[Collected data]
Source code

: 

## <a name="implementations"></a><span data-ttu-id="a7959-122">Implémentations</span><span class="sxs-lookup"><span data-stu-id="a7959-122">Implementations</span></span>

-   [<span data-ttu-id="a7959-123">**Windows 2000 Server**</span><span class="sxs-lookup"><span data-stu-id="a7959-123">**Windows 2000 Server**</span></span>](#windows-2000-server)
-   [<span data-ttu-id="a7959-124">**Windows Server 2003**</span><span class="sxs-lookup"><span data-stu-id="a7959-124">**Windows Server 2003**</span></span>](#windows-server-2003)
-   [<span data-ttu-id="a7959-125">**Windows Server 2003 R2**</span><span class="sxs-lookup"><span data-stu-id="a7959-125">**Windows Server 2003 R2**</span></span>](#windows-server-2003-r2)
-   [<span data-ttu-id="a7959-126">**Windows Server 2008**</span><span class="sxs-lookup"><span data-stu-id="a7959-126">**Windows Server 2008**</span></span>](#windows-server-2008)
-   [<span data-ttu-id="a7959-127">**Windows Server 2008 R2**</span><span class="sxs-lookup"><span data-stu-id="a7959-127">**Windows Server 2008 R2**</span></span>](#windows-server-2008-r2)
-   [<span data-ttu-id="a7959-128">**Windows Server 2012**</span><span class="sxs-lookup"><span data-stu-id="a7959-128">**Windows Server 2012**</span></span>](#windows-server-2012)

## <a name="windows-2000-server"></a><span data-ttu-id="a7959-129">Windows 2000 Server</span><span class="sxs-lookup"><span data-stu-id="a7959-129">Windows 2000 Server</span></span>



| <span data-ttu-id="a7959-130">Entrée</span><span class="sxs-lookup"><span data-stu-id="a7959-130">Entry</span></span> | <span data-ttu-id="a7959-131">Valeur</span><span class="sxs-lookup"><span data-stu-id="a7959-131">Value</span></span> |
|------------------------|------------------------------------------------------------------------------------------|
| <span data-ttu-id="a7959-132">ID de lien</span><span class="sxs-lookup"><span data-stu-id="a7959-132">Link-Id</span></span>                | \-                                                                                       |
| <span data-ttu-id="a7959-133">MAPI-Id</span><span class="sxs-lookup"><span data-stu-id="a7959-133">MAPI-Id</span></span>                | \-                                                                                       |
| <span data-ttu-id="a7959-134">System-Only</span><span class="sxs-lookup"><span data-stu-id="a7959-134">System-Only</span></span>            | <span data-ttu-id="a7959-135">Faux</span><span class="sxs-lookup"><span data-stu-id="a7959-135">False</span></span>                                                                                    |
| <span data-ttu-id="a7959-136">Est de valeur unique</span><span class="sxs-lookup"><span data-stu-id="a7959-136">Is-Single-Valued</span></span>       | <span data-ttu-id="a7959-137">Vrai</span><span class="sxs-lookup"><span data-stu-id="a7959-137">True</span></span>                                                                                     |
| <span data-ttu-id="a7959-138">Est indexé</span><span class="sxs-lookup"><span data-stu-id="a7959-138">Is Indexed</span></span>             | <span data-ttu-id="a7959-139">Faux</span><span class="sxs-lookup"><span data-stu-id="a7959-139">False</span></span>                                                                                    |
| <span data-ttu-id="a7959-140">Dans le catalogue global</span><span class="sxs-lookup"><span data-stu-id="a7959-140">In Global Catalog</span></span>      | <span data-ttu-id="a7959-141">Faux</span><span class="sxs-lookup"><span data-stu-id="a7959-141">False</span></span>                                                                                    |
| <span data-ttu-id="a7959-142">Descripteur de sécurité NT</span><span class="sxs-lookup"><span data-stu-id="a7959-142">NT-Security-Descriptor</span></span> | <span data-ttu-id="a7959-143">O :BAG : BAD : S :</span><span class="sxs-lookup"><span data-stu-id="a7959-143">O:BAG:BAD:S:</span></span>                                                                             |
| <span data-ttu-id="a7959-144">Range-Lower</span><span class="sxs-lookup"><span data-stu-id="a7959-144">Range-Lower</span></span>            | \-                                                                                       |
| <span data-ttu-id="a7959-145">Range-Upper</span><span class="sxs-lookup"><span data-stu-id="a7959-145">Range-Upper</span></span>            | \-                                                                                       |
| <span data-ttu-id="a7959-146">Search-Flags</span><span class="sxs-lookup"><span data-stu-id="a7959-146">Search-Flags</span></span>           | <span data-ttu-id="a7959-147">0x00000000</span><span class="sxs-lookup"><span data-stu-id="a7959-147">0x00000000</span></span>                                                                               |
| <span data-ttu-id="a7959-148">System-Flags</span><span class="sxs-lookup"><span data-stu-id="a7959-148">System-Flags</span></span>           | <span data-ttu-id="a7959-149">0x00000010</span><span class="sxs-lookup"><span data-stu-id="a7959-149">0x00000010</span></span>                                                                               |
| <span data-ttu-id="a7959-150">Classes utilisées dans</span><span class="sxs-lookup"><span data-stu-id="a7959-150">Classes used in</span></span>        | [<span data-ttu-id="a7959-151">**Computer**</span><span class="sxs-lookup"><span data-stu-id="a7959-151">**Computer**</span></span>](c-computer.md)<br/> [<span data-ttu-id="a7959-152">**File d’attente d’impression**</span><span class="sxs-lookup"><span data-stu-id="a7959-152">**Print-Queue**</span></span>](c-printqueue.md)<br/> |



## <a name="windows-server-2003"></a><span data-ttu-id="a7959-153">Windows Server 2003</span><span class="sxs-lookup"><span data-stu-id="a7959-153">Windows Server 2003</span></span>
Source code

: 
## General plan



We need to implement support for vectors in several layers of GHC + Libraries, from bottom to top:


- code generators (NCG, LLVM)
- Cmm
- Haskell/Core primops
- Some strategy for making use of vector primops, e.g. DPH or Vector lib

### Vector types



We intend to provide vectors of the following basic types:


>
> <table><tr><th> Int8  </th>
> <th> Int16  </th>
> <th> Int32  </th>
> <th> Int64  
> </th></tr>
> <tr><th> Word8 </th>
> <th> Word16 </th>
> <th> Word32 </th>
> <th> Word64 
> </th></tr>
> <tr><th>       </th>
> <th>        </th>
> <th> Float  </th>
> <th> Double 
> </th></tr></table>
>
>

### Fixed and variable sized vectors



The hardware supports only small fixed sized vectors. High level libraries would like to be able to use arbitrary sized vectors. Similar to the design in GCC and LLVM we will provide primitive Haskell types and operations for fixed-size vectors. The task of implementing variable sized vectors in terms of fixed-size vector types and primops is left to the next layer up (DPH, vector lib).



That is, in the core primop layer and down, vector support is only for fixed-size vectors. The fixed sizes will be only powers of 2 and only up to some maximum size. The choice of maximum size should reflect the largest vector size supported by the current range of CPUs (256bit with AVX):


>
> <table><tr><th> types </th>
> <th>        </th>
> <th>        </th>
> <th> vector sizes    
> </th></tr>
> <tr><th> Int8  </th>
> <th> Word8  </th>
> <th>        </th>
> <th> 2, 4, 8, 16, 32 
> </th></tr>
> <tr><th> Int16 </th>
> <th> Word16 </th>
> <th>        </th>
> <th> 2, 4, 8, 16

# TASK TO CARRY OUT:
Could you rewrite the listing above with "fixed-size vectors" replaced by "fixed-length vectors" and everything else left unchanged?

# RESPONSE TO THE EXERCISE:
Source code

: 

## <a name="implementations"></a><span data-ttu-id="a7959-122">Implémentations</span><span class="sxs-lookup"><span data-stu-id="a7959-122">Implementations</span></span>

-   [<span data-ttu-id="a7959-123">**Windows 2000 Server**</span><span class="sxs-lookup"><span data-stu-id="a7959-123">**Windows 2000 Server**</span></span>](#windows-2000-server)
-   [<span data-ttu-id="a7959-124">**Windows Server 2003**</span><span class="sxs-lookup"><span data-stu-id="a7959-124">**Windows Server 2003**</span></span>](#windows-server-2003)
-   [<span data-ttu-id="a7959-125">**Windows Server 2003 R2**</span><span class="sxs-lookup"><span data-stu-id="a7959-125">**Windows Server 2003 R2**</span></span>](#windows-server-2003-r2)
-   [<span data-ttu-id="a7959-126">**Windows Server 2008**</span><span class="sxs-lookup"><span data-stu-id="a7959-126">**Windows Server 2008**</span></span>](#windows-server-2008)
-   [<span data-ttu-id="a7959-127">**Windows Server 2008 R2**</span><span class="sxs-lookup"><span data-stu-id="a7959-127">**Windows Server 2008 R2**</span></span>](#windows-server-2008-r2)
-   [<span data-ttu-id="a7959-128">**Windows Server 2012**</span><span class="sxs-lookup"><span data-stu-id="a7959-128">**Windows Server 2012**</span></span>](#windows-server-2012)

## <a name="windows-2000-server"></a><span data-ttu-id="a7959-129">Windows 2000 Server</span><span class="sxs-lookup"><span data-stu-id="a7959-129">Windows 2000 Server</span></span>



| <span data-ttu-id="a7959-130">Entrée</span><span class="sxs-lookup"><span data-stu-id="a7959-130">Entry</span></span> | <span data-ttu-id="a7959-131">Valeur</span><span class="sxs-lookup"><span data-stu-id="a7959-131">Value</span></span> |
|------------------------|------------------------------------------------------------------------------------------|
| <span data-ttu-id="a7959-132">ID de lien</span><span class="sxs-lookup"><span data-stu-id="a7959-132">Link-Id</span></span>                | \-                                                                                       |
| <span data-ttu-id="a7959-133">MAPI-Id</span><span class="sxs-lookup"><span data-stu-id="a7959-133">MAPI-Id</span></span>                | \-                                                                                       |
| <span data-ttu-id="a7959-134">System-Only</span><span class="sxs-lookup"><span data-stu-id="a7959-134">System-Only</span></span>            | <span data-ttu-id="a7959-135">Faux</span><span class="sxs-lookup"><span data-stu-id="a7959-135">False</span></span>                                                                                    |
| <span data-ttu-id="a7959-136">Est de valeur unique</span><span class="sxs-lookup"><span data-stu-id="a7959-136">Is-Single-Valued</span></span>       | <span data-ttu-id="a7959-137">Vrai</span><span class="sxs-lookup"><span data-stu-id="a7959-137">True</span></span>                                                                                     |
| <span data-ttu-id="a7959-138">Est indexé</span><span class="sxs-lookup"><span data-stu-id="a7959-138">Is Indexed</span></span>             | <span data-ttu-id="a7959-139">Faux</span><span class="sxs-lookup"><span data-stu-id="a7959-139">False</span></span>                                                                                    |
| <span data-ttu-id="a7959-140">Dans le catalogue global</span><span class="sxs-lookup"><span data-stu-id="a7959-140">In Global Catalog</span></span>      | <span data-ttu-id="a7959-141">Faux</span><span class="sxs-lookup"><span data-stu-id="a7959-141">False</span></span>                                                                                    |
| <span data-ttu-id="a7959-142">Descripteur de sécurité NT</span><span class="sxs-lookup"><span data-stu-id="a7959-142">NT-Security-Descriptor</span></span> | <span data-ttu-id="a7959-143">O :BAG : BAD : S :</span><span class="sxs-lookup"><span data-stu-id="a7959-143">O:BAG:BAD:S:</span></span>                                                                             |
| <span data-ttu-id="a7959-144">Range-Lower</span><span class="sxs-lookup"><span data-stu-id="a7959-144">Range-Lower</span></span>            | \-                                                                                       |
| <span data-ttu-id="a7959-145">Range-Upper</span><span class="sxs-lookup"><span data-stu-id="a7959-145">Range-Upper</span></span>            | \-                                                                                       |
| <span data-ttu-id="a7959-146">Search-Flags</span><span class="sxs-lookup"><span data-stu-id="a7959-146">Search-Flags</span></span>           | <span data-ttu-id="a7959-147">0x00000000</span><span class="sxs-lookup"><span data-stu-id="a7959-147">0x00000000</span></span>                                                                               |
| <span data-ttu-id="a7959-148">System-Flags</span><span class="sxs-lookup"><span data-stu-id="a7959-148">System-Flags</span></span>           | <span data-ttu-id="a7959-149">0x00000010</span><span class="sxs-lookup"><span data-stu-id="a7959-149">0x00000010</span></span>                                                                               |
| <span data-ttu-id="a7959-150">Classes utilisées dans</span><span class="sxs-lookup"><span data-stu-id="a7959-150">Classes used in</span></span>        | [<span data-ttu-id="a7959-151">**Computer**</span><span class="sxs-lookup"><span data-stu-id="a7959-151">**Computer**</span></span>](c-computer.md)<br/> [<span data-ttu-id="a7959-152">**File d’attente d’impression**</span><span class="sxs-lookup"><span data-stu-id="a7959-152">**Print-Queue**</span></span>](c-printqueue.md)<br/> |



## <a name="windows-server-2003"></a><span data-ttu-id="a7959-153">Windows Server 2003</span><span class="sxs-lookup"><span data-stu-id="a7959-153">Windows Server 2003</span></span>
Source code

: 
## General plan



We need to implement support for vectors in several layers of GHC + Libraries, from bottom to top:


- code generators (NCG, LLVM)
- Cmm
- Haskell/Core primops
- Some strategy for making use of vector primops, e.g. DPH or Vector lib

### Vector types



We intend to provide vectors of the following basic types:


>
> <table><tr><th> Int8  </th>
> <th> Int16  </th>
> <th> Int32  </th>
> <th> Int64  
> </th></tr>
> <tr><th> Word8 </th>
> <th> Word16 </th>
> <th> Word32 </th>
> <th> Word64 
> </th></tr>
> <tr><th>       </th>
> <th>        </th>
> <th> Float  </th>
> <th> Double 
> </th></tr></table>
>
>

### Fixed and variable sized vectors



The hardware supports only small fixed sized vectors. High level libraries would like to be able to use arbitrary sized vectors. Similar to the design in GCC and LLVM we will provide primitive Haskell types and operations for fixed-length vectors. The task of implementing variable sized vectors in terms of fixed-size vector types and primops is left to the next layer up (DPH, vector lib).



That is, in the core primop layer and down, vector support is only for fixed-length vectors. The fixed sizes will be only powers of 2 and only up to some maximum size. The choice of maximum size should reflect the largest vector size supported by the current range of CPUs (256bit with AVX):


>
> <table><tr><th> types </th>
> <th>        </th>
> <th>        </th>
> <th> vector sizes    
> </th></tr>
> <tr><th> Int8  </th>
> <th> Word8  </th>
> <th>        </th>
> <th> 2, 4, 8, 16, 32 
> </th></tr>
> <tr><th> Int16 </th>
> <th> Word16 </th>
> <th>        </th>
> <th> 2, 4, 8, 16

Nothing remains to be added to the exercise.